People and Planet, pg. 20

However, the GL is optimistic. Under this scenario global population peaks at 8.5 billion in 2040 and declines to 6 billion by 2100. Greenhouse gases continuously fall reaching 90% of their 2020 level by 2050 and global warming is kept below 2ºC above preindustrial levels.

This scenario assumes societies embark on a new path to a sustainable world by 2050. What if we fundamentally reconfigure our economies, energy and food systems so that they work for both people and the planet? Can we avoid the worst of climate change impacts and increase our societies’ resilience to shocks? Will we succeedin ending extreme poverty, guaranteeing everyone a healthy diet and access to qulaity education and healthcare?

Earth4All

Human wellbeing improves considerably under the GL scenario with inequality slowly declining and incomes increasing. All of these improvements are the outcome of significant interventions both within nation-states and between them. To achieve all five turnarounds in the Great Leap scenario, E4A calculate that 2-4% of global GDP will need to be deployed. While this might be obtained via methods such as borrowing or increasing the money supply, E4A advocate increasing taxes for the richest 10% of the global population by between 4-8%. 

A question of models

In terms of future population growth under both scenarios, the historically demonstrable negative relationship between birth rates and GDP forms the “causal bedrock” of the E4A model. While acknowledging the multiple factors which affect birth rates, the report argues that GDP can be understood as a proxy for key factors such as education, access to contraception and socio-economic mobility.

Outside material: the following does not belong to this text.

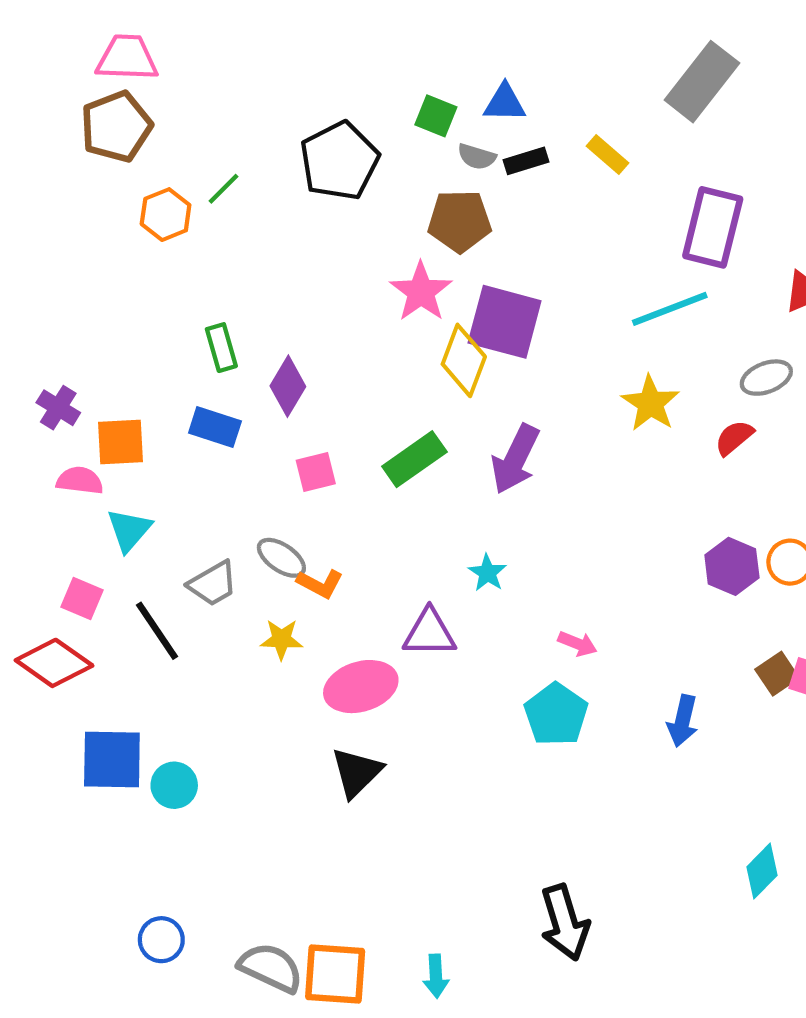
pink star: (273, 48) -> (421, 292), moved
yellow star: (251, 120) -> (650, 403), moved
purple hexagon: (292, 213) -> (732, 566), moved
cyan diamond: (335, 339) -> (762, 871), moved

Economic growth in low-income countries thus becomes a critical factor in the lowering of birth rates. The authors of the report are aware that their approach is not without difficulties and acknowledge where they have made assumptions.

The simple historical correlation between GDP and fertility reduction is therefore primarily deployed in the interests of modelling simplicity, but the E4A team acknowledge elsewhere the importance of policy interventions specifically aimed at reducing fertility through the improvement of women’s opportunities via provision of education, health and contraception amongst other measures.

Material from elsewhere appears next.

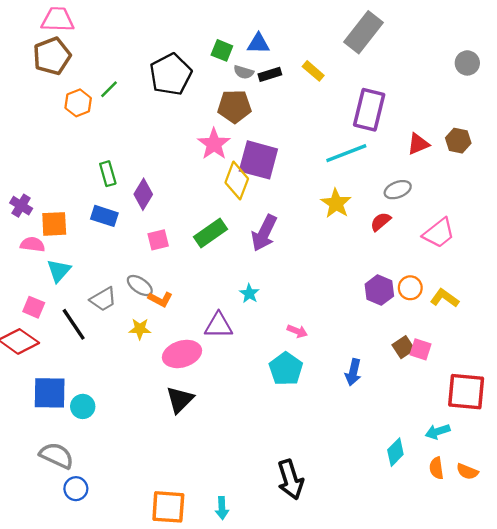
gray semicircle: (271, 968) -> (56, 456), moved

The report’s authors are not shy about pinning their own particular colours to the mast when they argue:

According to our results across all simulations for both scenarios, the primary issue is not overpopulation in comparison with available resources, but rather the current (too) high consumption levels among the world’s richest quarter. Or, put even more concisely: humanity’s main problem is distribution rather than population.

People and Planet, pg. 34

Yet, despite this appearing to be entirely inconsistent with research by work by O’Neill et al. (2018) who clearly show that distribution alone cannot provide a good life to all, the conclusion must be viewed within the context of the model.

E4A’s modelling under the GL scenario does not pursue an equal shares approach but attempts to argue for a concerted but gradual transition towards reducing global inequality with the result being the meeting of many of the key social and economic conditions, such as women’s empowerment, education and access to family planning, which lead to lower levels of fertility. The model itself does not focus on lowering fertility per se, rather lower fertility is an unintended consequence of tackling poverty with particular progressive policies.

are the E4A population projections realistic?

As noted above, in the TLTL scenario it is unclear whether climate change has a significant effect on mortality and hence peak population size. Whether this is the case or not, E4A clearly regarded TLTL as the least desirable approach producing the greatest risks in terms of welfare and the stability of the Earth system.

The more desirable GL scenario reduces fertility at a considerable pace as the developmental goals of the model are met, and whether this is considered overly optimistic, the outcome is similar to other models where meeting the contraceptive and education aspirations of the SDGs predicted a population size of 6.29 billion by 2100.